§ Dataset records:
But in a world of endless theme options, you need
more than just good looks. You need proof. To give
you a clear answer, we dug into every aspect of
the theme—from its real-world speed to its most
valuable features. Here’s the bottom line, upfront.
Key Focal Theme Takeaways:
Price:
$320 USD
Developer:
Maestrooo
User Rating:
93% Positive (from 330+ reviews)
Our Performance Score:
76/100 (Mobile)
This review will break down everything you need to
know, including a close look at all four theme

...

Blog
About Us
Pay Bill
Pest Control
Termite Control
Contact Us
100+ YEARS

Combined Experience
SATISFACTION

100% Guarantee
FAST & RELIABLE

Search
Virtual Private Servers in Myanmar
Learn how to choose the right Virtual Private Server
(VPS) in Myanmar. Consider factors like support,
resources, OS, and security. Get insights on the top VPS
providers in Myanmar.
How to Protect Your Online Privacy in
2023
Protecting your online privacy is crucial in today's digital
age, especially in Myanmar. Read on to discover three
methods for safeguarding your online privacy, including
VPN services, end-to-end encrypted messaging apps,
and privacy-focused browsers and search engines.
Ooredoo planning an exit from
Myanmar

§ Work instruction: How many lines in the entries above contain the string "Virtual", with case counting? Reply with the number alone.

§ Task answer: 2